## Article
◇ ◇ ◇
Australia, the United Kingdom, and the United States recently entered into a defense partnership that could effectively challenge China’s efforts to dominate the Indo-Pacific region. Known as AUKUS, this initiative brings together three historic partners to provide Australia with conventionally armed nuclear submarines and make a clear commitment to the development and sharing of advanced capabilities. A shared commitment to a substantive defense program like nuclear-powered attack submarines is a logical place to start since it is a tangible demonstration of trust to share such a technologically advanced program. However, it suggests that this long-term partnership could also thrive through less public but equally enduring opportunities. Beyond the advanced capabilities cited in the agreement, this could allow for better intelligence sharing across the three countries and more closely integrated strategies across the various defense establishments. In all cases, stronger personal ties would deepen linkages across the partnership. For militaries, there is no easier way to deliberately improve personal ties than the professional military education (PME) system, and AUKUS offers a unique opportunity to use PME to create a core cadre of military officers (and potentially civil servants) that could strengthen the trilateral partnership even more.
◇ ◇ ◇
## Dataset records
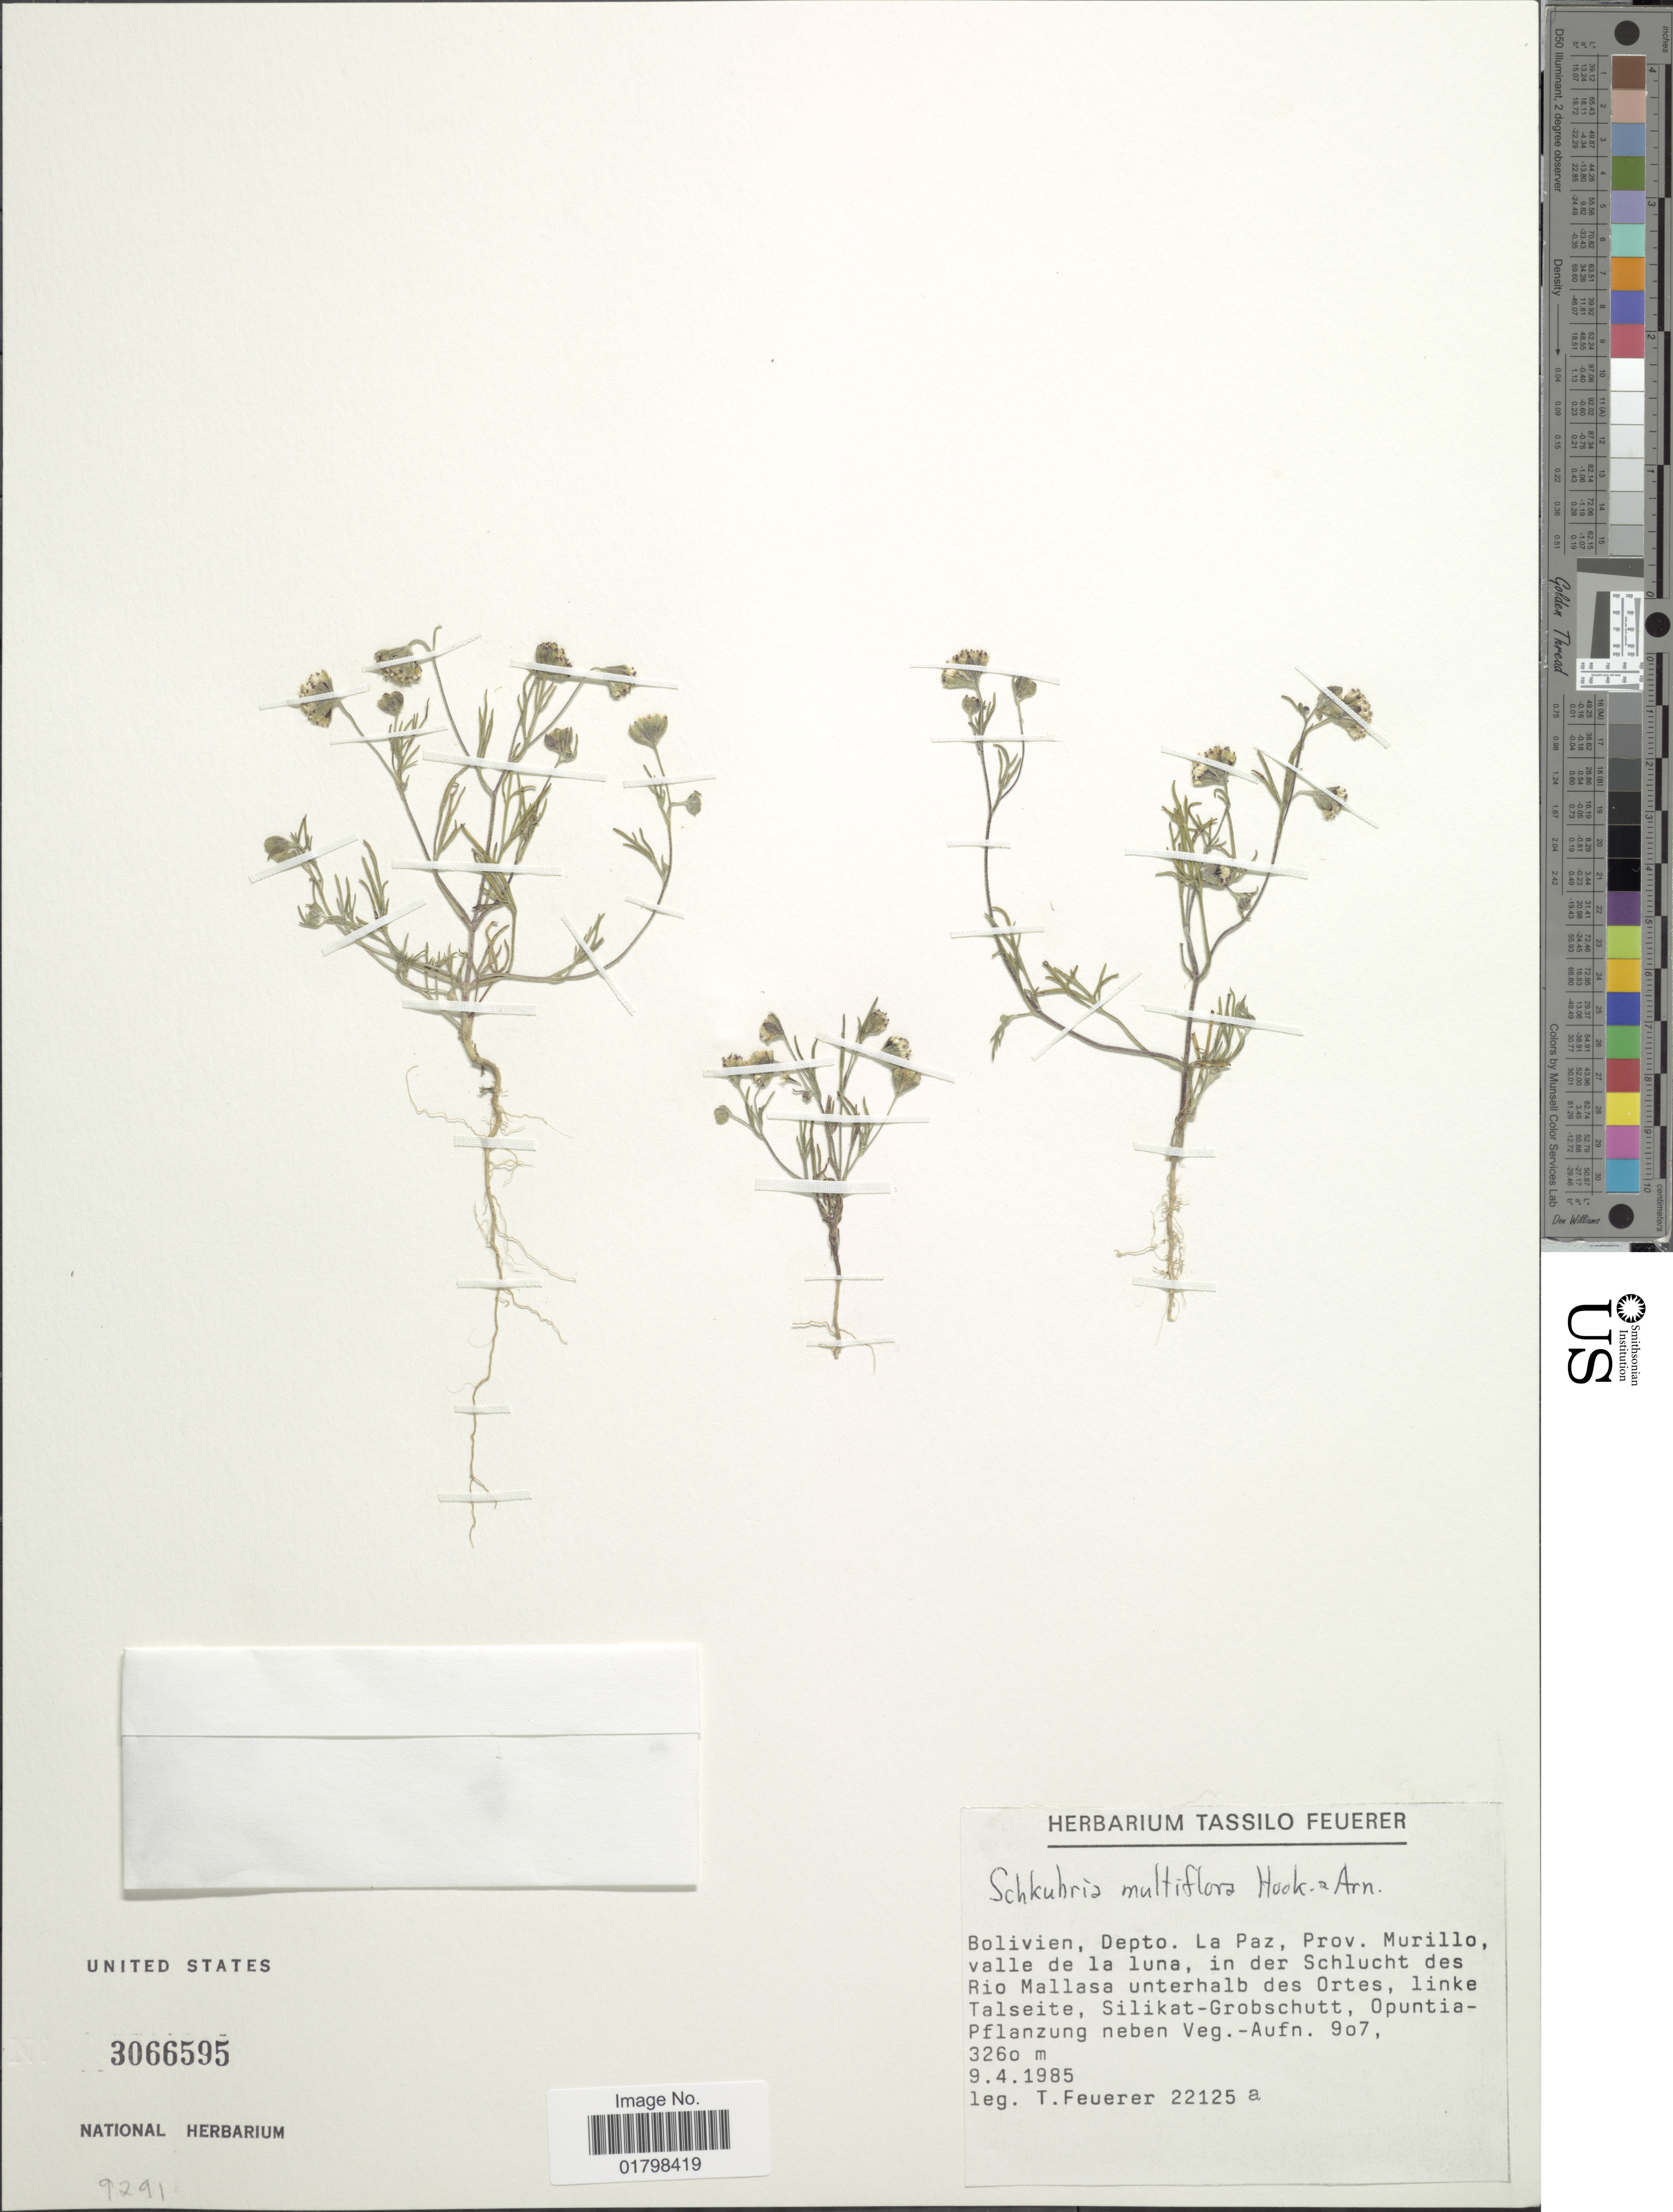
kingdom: Plantae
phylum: Tracheophyta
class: Magnoliopsida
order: Asterales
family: Asteraceae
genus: Schkuhria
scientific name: Schkuhria degenerica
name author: (Kuntze) R.E. Fr.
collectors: T. Feuerer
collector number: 22125a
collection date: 1985-04-09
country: Bolivia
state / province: La Paz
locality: Prov. Murillo, valle de la luna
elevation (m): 3260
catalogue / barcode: US 3066595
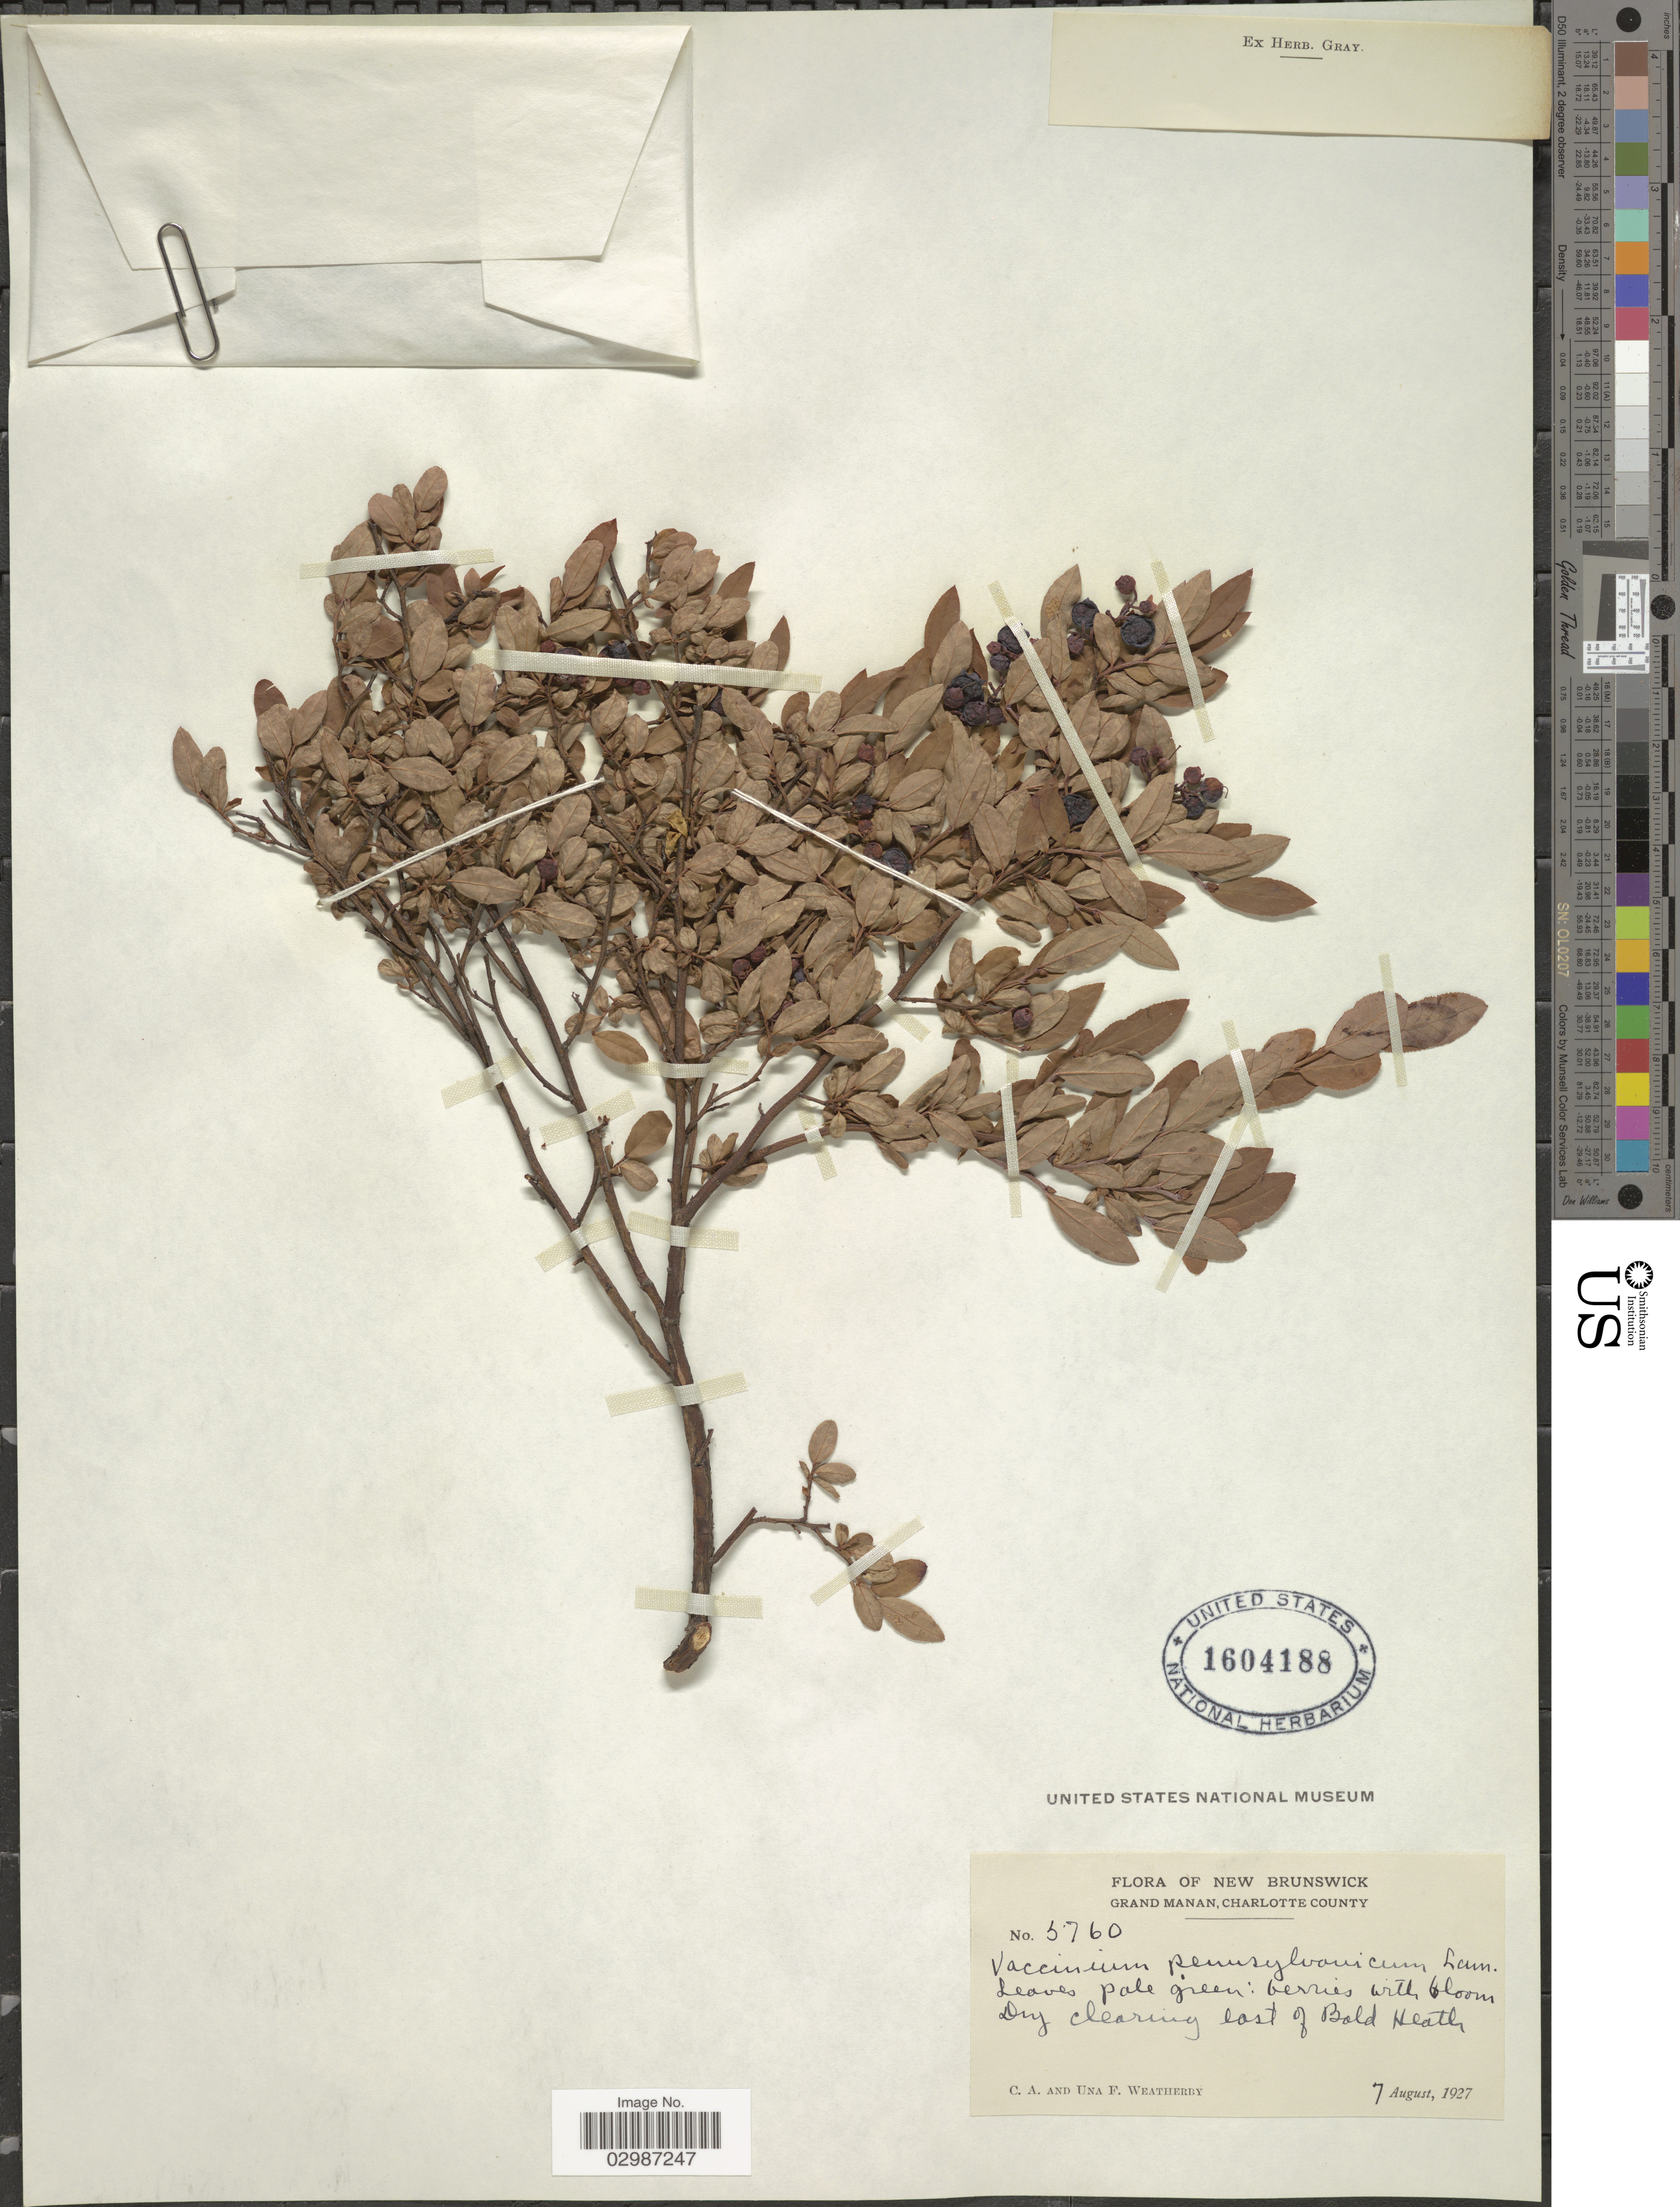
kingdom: Plantae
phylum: Tracheophyta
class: Magnoliopsida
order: Ericales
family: Ericaceae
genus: Vaccinium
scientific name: Vaccinium angustifolium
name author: Aiton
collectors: C. A. Weatherby & U. Weatherby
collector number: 5760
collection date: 1927-08-07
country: Canada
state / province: New Brunswick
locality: Grand Manan, Charlotte County, Dry clearing east of Bold Heath.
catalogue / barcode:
◇ ◇ ◇
## Instruction A
In the rows, everything from the first one down to the line with "name author: Aiton", swap "order" for "ordo" and keep everything else the same. Leave the pictures out.
## Instruction B
Carry on the piece about AUKUS and military education, picking up right after its last sentence.

## Expected answer A
kingdom: Plantae
phylum: Tracheophyta
class: Magnoliopsida
ordo: Asterales
family: Asteraceae
genus: Schkuhria
scientific name: Schkuhria degenerica
name author: (Kuntze) R.E. Fr.
collectors: T. Feuerer
collector number: 22125a
collection date: 1985-04-09
country: Bolivia
state / province: La Paz
locality: Prov. Murillo, valle de la luna
elevation (m): 3260
catalogue / barcode: US 3066595
kingdom: Plantae
phylum: Tracheophyta
class: Magnoliopsida
ordo: Ericales
family: Ericaceae
genus: Vaccinium
scientific name: Vaccinium angustifolium
name author: Aiton

## Expected answer B
Why cooperation through PME? Compared to other means of cooperation, PME has a relatively low barrier to entry. Direct and indirect costs revolve around student moves and school tuition, as well as ensuring duties are covered while officers are attending school. Moreover, the time from design to implementation can be measured in months rather than the years associated with building a nuclear submarine. PME thus offers a way to create an AUKUS cadre that could be working together years before Australia commissions its first nuclear submarine.

To be clear, though, an AUKUS PME program would need to differ significantly from current programs involving international students. Putting aside deeper issues associated with institutional PME, existing PME institutions create curricula that compel exchange students to serve as de facto country ambassadors even while participating in an academic program. To build tripartite trust, the AUKUS students must meet on equal terms without additional, albeit informal, responsibilities disrupting that balance. A trilateral, year-long graduate seminar loosely based on the Secretary of Defense’s Strategic Thinkers Program (STP) at Johns Hopkins University School for Advanced International Studies offers a potential departure point (full disclosure, I teach in this program).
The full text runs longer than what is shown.